Ändert aber nichts daran, dass die Zahl der intensivmedizinisch betreuten Patienten weiterhin steigt, die Beatmungsquote von 50% auf jetzt knapp 60% gestiegen ist und die Zahl der Toten auf einem inakzeptabel hohen Niveau ist und wahrscheinlich auch verharrt.

Wenn diese Kurve nicht sinkt, dann kann ich da kaum etwas Positives feststellen, ausser dass es halt noch schlimmer sein könnte.
 
Der Onkel meiner Frau ist auch an/mit Corona verstorben im Alter von 85.
Ist natürlich auch schon ein Alter, ohne Corona hätte er aber halt definitiv noch ein bißchen mehr vom Leben gehabt.

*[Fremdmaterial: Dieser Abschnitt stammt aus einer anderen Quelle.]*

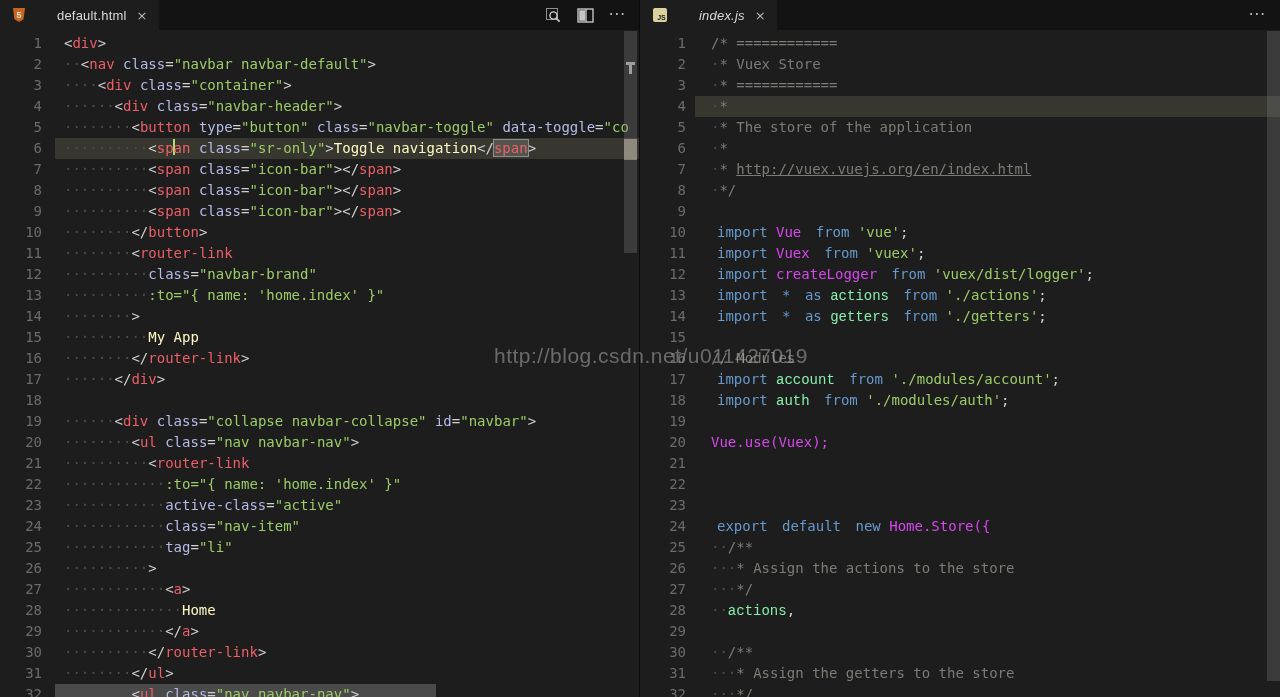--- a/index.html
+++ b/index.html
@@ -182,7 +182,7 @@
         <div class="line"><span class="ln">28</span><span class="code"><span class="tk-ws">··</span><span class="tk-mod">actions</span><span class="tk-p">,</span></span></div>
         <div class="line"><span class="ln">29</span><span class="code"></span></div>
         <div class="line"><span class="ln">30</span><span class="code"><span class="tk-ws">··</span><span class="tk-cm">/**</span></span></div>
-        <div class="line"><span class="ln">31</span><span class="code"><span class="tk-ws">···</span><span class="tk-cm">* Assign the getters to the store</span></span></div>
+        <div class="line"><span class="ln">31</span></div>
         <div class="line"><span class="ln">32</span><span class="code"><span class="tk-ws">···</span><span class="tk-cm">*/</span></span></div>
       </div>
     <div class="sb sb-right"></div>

man fuck, mein Vater ist 83 jetzt und erst letztes jahr in "Rente" gegangen, der ist soweit auch fit, das ist doch alles kacke und dann weiss er nicht mal was eine ffp2 maske ist und hat nur so einen lappen und dann noch die ehefrau die es einen scheiss interessiert da so erzogen alles zu beherrschen. :wand:
 
Sind die geplanten Lockerungen zu Weihnachten und Sylvester eigentlich noch aktuell oder durch die Verlängerung des Lockdowns endlich vom Tisch?

Ansonsten mache ich mir aktuell tatsächlich am meisten Sorgen bezüglich der geöffneten Schulen. Imho werden diese als Infektionsherd stark unterschätzt. Meine Nichte hat z.B. momentan normal Berufsschule und da mache ich mir schon Gedanken.